Crackdown on Deceptive Solar Sales Tactics: Guidelines for Staying Clean and in Compliance
On August 7, the U.S. Department of the Treasury announced joint actions with the Federal Trade Commission (FTC) and Consumer Financial Protection Bureau (CFPB) to address increasing consumer complaints regarding unfair and deceptive practices in the residential solar power market. These include high-pressure sales tactics, misleading proposals for financing, and additional unethical behaviors. To protect and educate consumers, these agencies have partnered with the U.S. Department of Energy (DOE) and the U.S. Department of Housing and Urban Development (HUD) with the goal of preventing predatory practices.
The FTC has been stepping up enforcement around energy regulations. According to Mac Murray & Shuster, LLP, the commission partnered with the California attorney general in October 2023 “to obtain a settlement that required a clean energy lender to pay $3 million to resolve claims it deceived homeowners about financing home improvements. Additionally, last year, the FTC fined lead generation firm Solar Xchange $13.8 million for sending out pestering calls to people on the National Do Not Call Registry on behalf of a solar panel company.”
Federal Trade Commission Chair Lina M. Khan stated, “The FTC will keep working with enforcement partners across government to ensure that Americans can unlock the benefits of solar energy without getting ripped off or scammed.”
FTC guidelines reflect best practices of legitimate businesses
In an FTC blog article posted August 7, they provide these guidelines for companies selling solar products to consumers:
Be truthful.
Every clean energy company has a responsibility to be honest and upfront with consumers. Be transparent about what you’re offering. Disclose the total cost for your product or service, be clear about financing options, and don’t overpromise cost savings that might come through tax credits, rebates, or incentives. Legitimate businesses help consumers make informed decisions about whether powering with solar or clean energy is right for them. So share FTC resources about protecting against deceptive practices, point people to the Department of Energy’s guide for homeowners and commonly asked questions, or share the Department of Treasury’s guidance on clean energy. Remind prospective customers that while tax credits, rebates, and incentives might be available for solar purchasers who qualify, offers for “free” or “no cost” solar panels are scams.

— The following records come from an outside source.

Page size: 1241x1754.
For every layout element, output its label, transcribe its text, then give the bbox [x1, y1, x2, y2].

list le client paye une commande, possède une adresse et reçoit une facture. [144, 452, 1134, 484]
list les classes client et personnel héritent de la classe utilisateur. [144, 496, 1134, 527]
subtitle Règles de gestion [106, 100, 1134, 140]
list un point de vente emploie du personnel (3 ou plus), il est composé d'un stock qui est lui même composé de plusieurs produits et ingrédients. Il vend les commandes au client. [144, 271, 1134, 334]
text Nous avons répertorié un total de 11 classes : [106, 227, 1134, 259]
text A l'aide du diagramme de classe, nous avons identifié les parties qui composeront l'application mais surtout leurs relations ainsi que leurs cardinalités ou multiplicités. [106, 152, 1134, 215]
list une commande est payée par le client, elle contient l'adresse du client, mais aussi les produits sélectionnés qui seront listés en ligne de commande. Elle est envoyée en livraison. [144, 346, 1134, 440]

Comply with the law: Old and new.
Reputable companies know the importance of being honest about what they’re offering – and how much it costs. It’s not only good business, it’s the law. That’s one lesson from the case the FTC and the state of California brought against Ygrene Energy Fund, a company providing home improvement financing through Property Assessed Clean Energy (PACE) loans. The FTC and California alleged Ygrene deceived homeowners about financing home improvements, trapping them with liens that made it hard to sell their homes. The settlement required Ygrene to dedicate $3 million dollars to help remove those liens placed on without consumers’ consent and provide monetary relief to the people impacted. That’s a reminder to all businesses selling clean energy systems and offering related financing: violations come with a price. And, in addition to existing laws, pay attention to new regulations and initiatives like the CFPB’s Residential Property Assessed Clean Energy Financing Proposed Rule to ensure sensible safeguards apply for consumers seeking PACE and other clean energy loans.
Report solar and clean energy imposters.
The FTC’s Impersonation Rule is good news for legitimate businesses and consumers, alike. The rule applies not only to government imposters – like those who misrepresent their affiliation with the government and tell tall tales about free or no cost solar energy to make sales – but also to those who misrepresent that they’re affiliated with, endorsed, or sponsored by legitimate businesses. If you spot imposters like these, or scams of any kind related to clean energy systems, tell the FTC.
Chris Wager, attorney at Mac Murray & Shuster, LLP, advises solar lenders and contractors to “closely review their business policies, practices, and agreements to ensure compliance with federal and state laws.” He notes that consumer touch points can occur during telephone solicitations, door-to-door sales, or other in-person contact with a business’s employees, contractors, or vendors. Therefore, it’s critical for businesses “to utilize robust quality control practices to ensure that consumer interactions are consistent with implemented policies and procedures.”
Additional consumer advisory by the agencies
US Department of Treasury “Consumer Solar Awareness”
Consumer Financial Protection Bureau (CFPB) – a report called Solar Financing summarizing problems borrowers experience with solar energy loans and presenting an overview of the most common solar financing business models, with special attention to “risks stemming from the presentation and structure of “solar-specific” loans, which are often facilitated by large financial technology (“fintech”) firms via a point-of-sale partnership with solar installers.”